MUMBAI: According to a report filed by The Hollywood Reporter (THR) negotiations are mid-way with Danny Boyle on the Steve Jobs biopic with Aaron Sorkin attached to write the screenplay, based on Walter Isaacson’s New York Times bestselling book. The deal is not yet sealed, but the studio is moving quickly to get this to the start line.
A report in THR says Leonardo DiCaprio is the choice to star, and his name was in circulation at the very beginning when the book first was optioned by Sony with producers Mark Gordon and Guymon Casady, who were joined by Scott Rudin when Sorkin came aboard to adapt. However, DiCaprio has just committed to The Revenant with Alejandro Gonzalez Inarritu directing scheduled for the fall, so the timing might not work.

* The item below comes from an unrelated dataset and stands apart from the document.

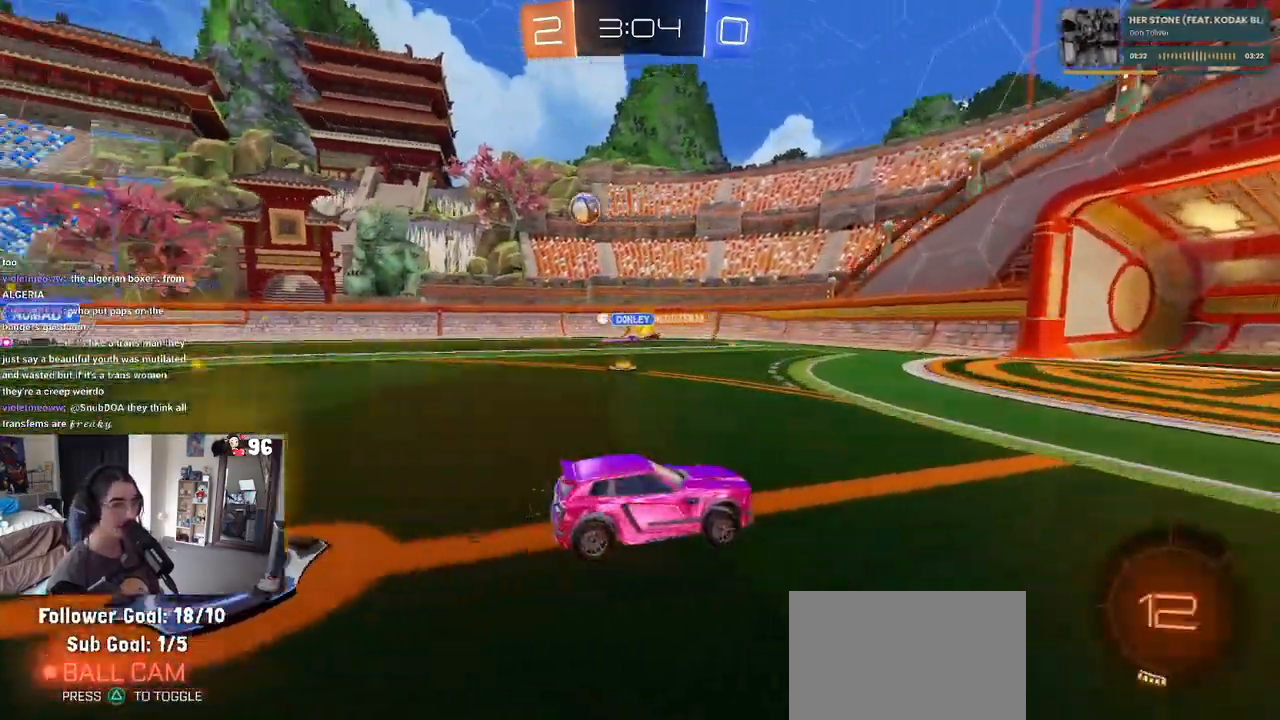
{"buttons": ["R2"], "left_stick": "center", "right_stick": "center", "events": []}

Walter Isaacson’s bestseller is based on more than forty interviews with Jobs conducted over two years, as well as interviews with more than a hundred family members, friends, adversaries, competitors, and colleagues. The author has written a riveting story of the roller-coaster life and searingly intense personality of a creative entrepreneur whose passion for perfection and ferocious drive revolutionized six industries: personal computers, animated movies, music, phones, tablet computing, and digital publishing.
He built a company where leaps of the imagination were combined with remarkable feats of engineering. Although Jobs cooperated with this book, he asked for no control over what was written nor even the right to read it before it was published. He put nothing off-limits. He encouraged the people he knew to speak honestly. And Jobs speaks candidly, sometimes brutally so, about the people he worked with and competed against.

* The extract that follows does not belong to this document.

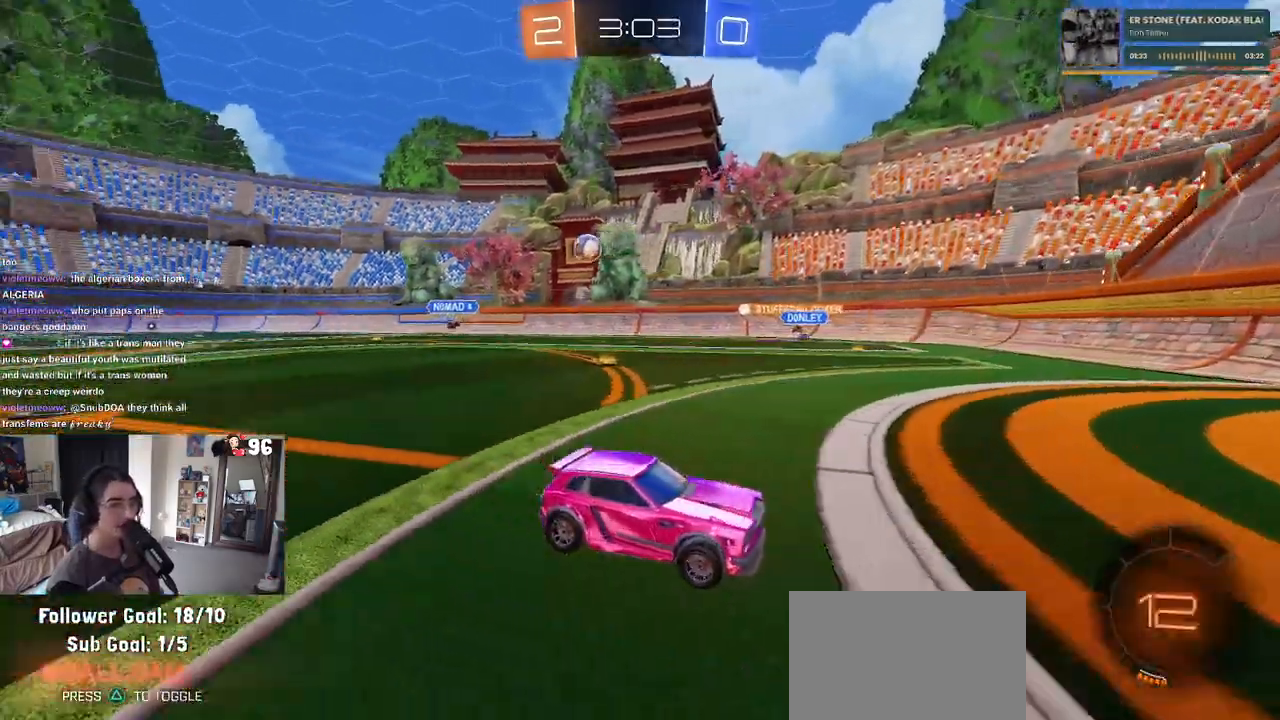
{"buttons": ["L2"], "left_stick": "left", "right_stick": "center", "events": [[167, "left_stick", "left"], [300, "R2", "up"], [367, "L2", "down"]]}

His friends, foes, and colleagues provide an unvarnished view of the passions, perfectionism, obsessions, artistry, devilry, and compulsion for control that shaped his approach to business and the innovative products that resulted. Driven by demons, Jobs could drive those around him to fury and despair. But his personality and products were interrelated, just as Apple's hardware and software tended to be, as if part of an integrated system. His tale is instructive and cautionary, filled with lessons about innovation, character, leadership, and values.